Percentage of Antibodies That Are Able to Be Uniquely Identified Shown by Journal with the Overall Trend across the Biomedical Literature Shown in Blue

A significant improvement can be seen starting in 2016 for *Cell* and *eLife* when STAR methods formatting and RRIDs were first implemented in their respective journals contributing to a noticeable improvement in antibody identifiability for the entire biomedical literature. Data underlying this graph are available in Data S3.

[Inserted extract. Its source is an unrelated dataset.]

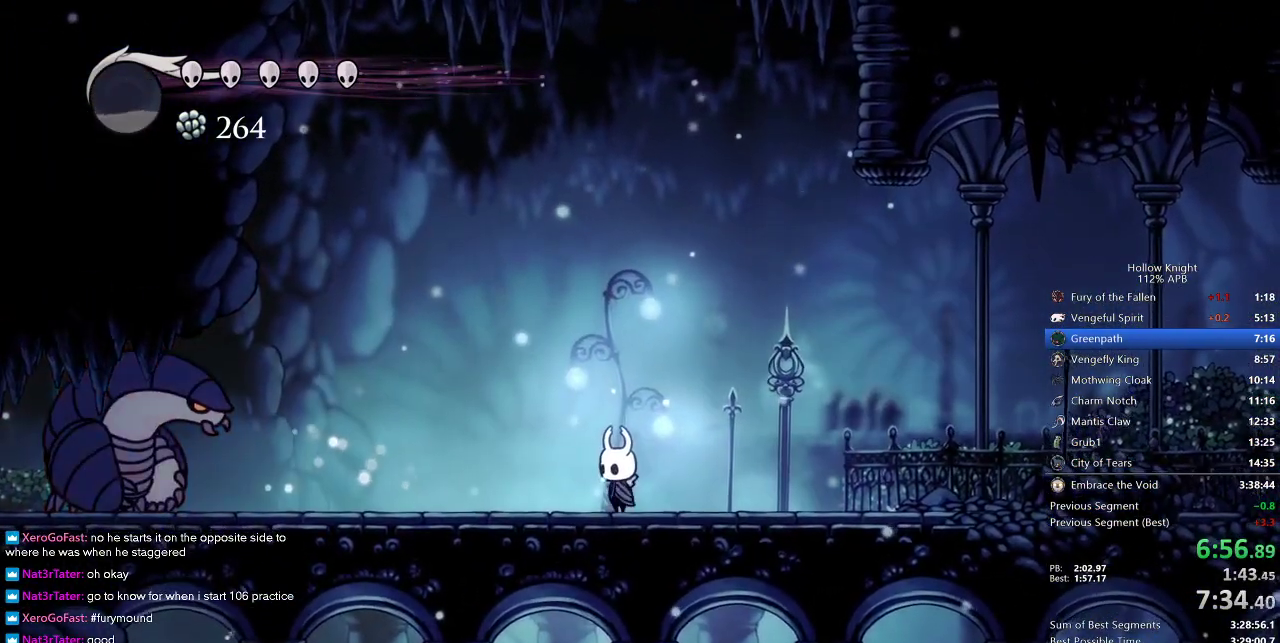
{"keys": ["jump"], "events": [[483, "jump", "down"]]}
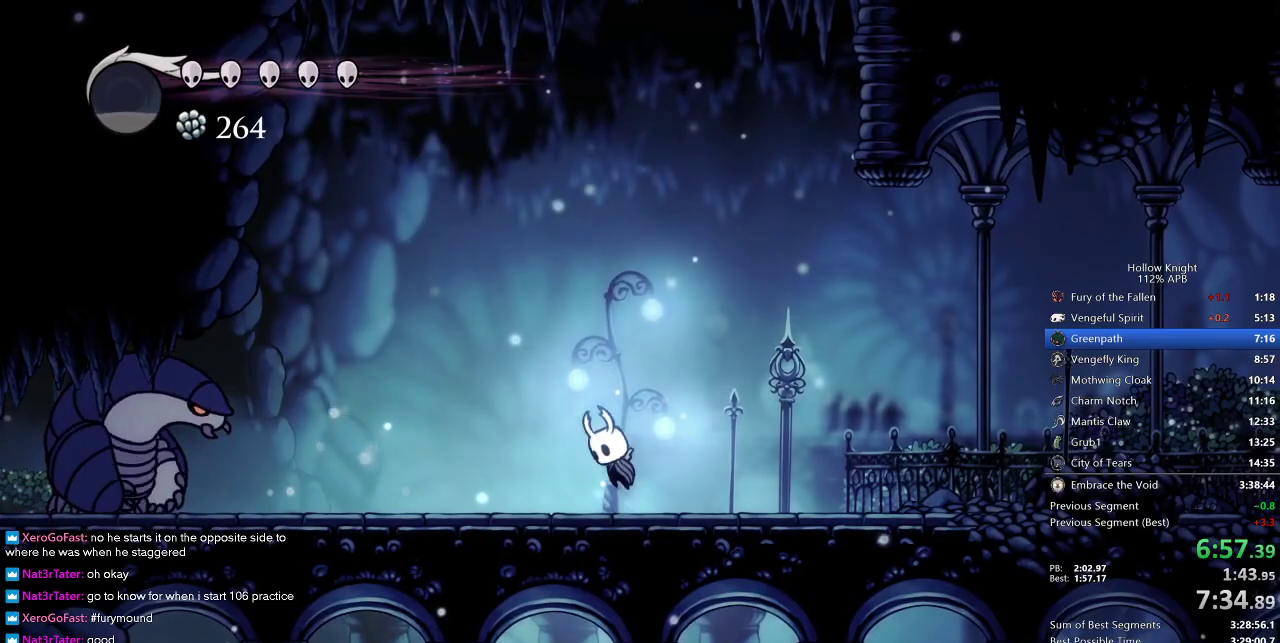
{"keys": ["left", "nail"], "events": [[317, "left", "down"], [467, "jump", "up"], [500, "nail", "down"]]}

Table 2 shows the top 15 journals with the highest antibody identification rates for 2019 along with the number of antibodies detected in each. Seven (46.7%, Cell Stem Cell, Immunity, Cell, Molecular Cell, Developmental Cell, Cell Metabolism, Current Biology, and Cell Reports) have implemented the STAR methods reagent reporting format. Fourteen (93.3%, see Table 2) participated in the RRID Initiative and continue to enforce the use of RRIDs as of 2019. Therefore, these two drivers (STAR methods implementation and RRID Initiative participation) appear to have meaningfully contributed to improving the rate of identifiability in a majority of the best antibody identifying journals.

Table 2.

Top 15 Journals Sorted by Percent of Antibodies that Were Identifiable in 2019

Papers Analyzed	Year	Journal	Antibodies Detected	Identifiable	% Identifiable
13	2019	Cell Stem Cell^a	242	236	98%
16	2019	Immunity^a	430	419	97%
24	2019	Cell^a	362	350	97%
42	2019	Molecular Cell^a	548	524	96%
11	2019	ASN Neuro^a	84	80	95%
13	2019	Developmental Cell^a	123	117	95%
12	2019	Cell Metabolism^a	181	171	94%
17	2019	Current Biology: CB^a	132	123	93%
14	2019	The Journal of Neuroscience^a	91	84	92%
11	2019	Particle and Fibre Toxicology	11	10	91%
240	2019	Cell Reports^a	1,458	1,312	90%
491	2019	eLife^a	2,476	2,218	90%
75	2019	eNeuro^a	344	308	90%
18	2019	BMC Biology^a	62	55	89%
21	2019	Journal of the Endocrine Society^a	69	58	84%

Open in a new tab

For this analysis, there were 682 journals in which more than 10 antibody containing articles were accessible in our dataset.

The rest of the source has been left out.